I’m hand in hand with strangers, forming a circle under the Hawaiian morning sun. I’m with two college-aged girls and a woman. Singing in a melodic verse that’s distinctly Hawaiian, slinging words of thanks to the heavens, while grounding their feet to connect to the volcanic soil. Each inflection seems to mimic the lapping of Pacific waves, and their cries of thanks echo the sound of birds tweeting their own music toward the ancient mountains that once blessed this land with fertile, irrigated soil.
“This is our community,” a woman at Ma’o Organic Farm (86-210 Puhawai Road, Tel: 808-696-5569. www.maoorganicfarms.org) tells me. “We work hard to protect our ohana (family),” she says sitting under a summer-camp structure made from an old chicken hut. It seems ironic, though, that she speaks so personally and passionately about the locals, after all, she comes from the Mainland (as Hawaiians call the Lower 48). She is, however, deeply connected to the people here, having married a Hawaiian and becoming part of the community of Wai‘anae on O‘ahu.

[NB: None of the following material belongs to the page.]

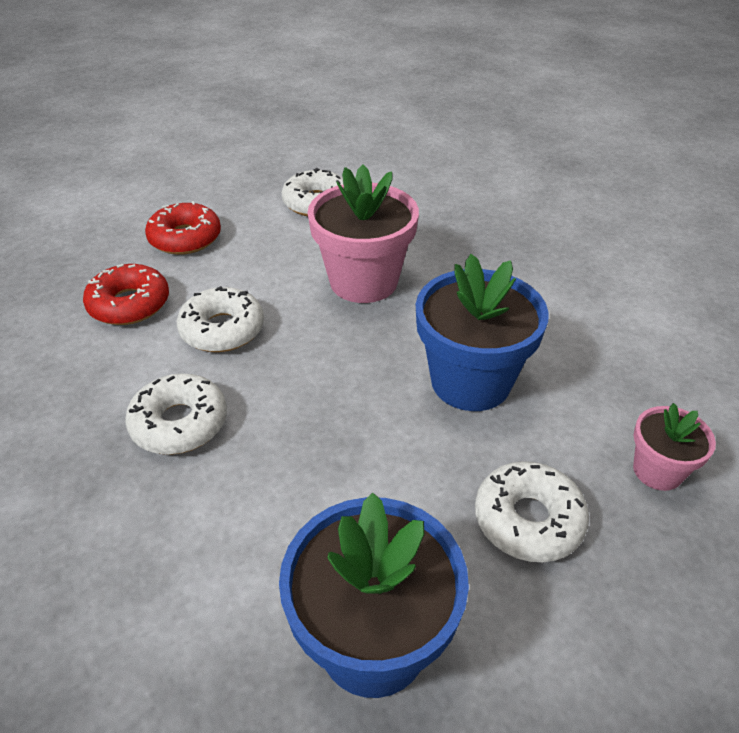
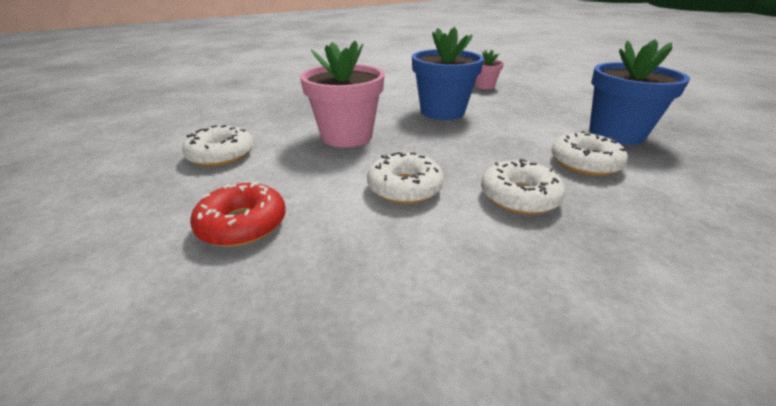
camera: 90 degrees left, 10 degrees down
red donut [83,264,169,325] -> none
white donut [475,461,589,562] -> white donut moved to [551,131,628,176]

It seems easy to see why she’s taken such a motherly and active role in the community as we sit with the two girls. They both work here on the organic farm, receiving an education, pay, and credit for their time. Here, they learn about ancient farming traditions that sustained Hawaiians for centuries. They also learn how the connection between the people and the land was severed, both physically and culturally when the army stopped these sacred mountains’ waters from freely flowing, destroying the farming here. Yet many people are not aware of what happened because of modern-day conveniences and imports coming from the Mainland and Asia.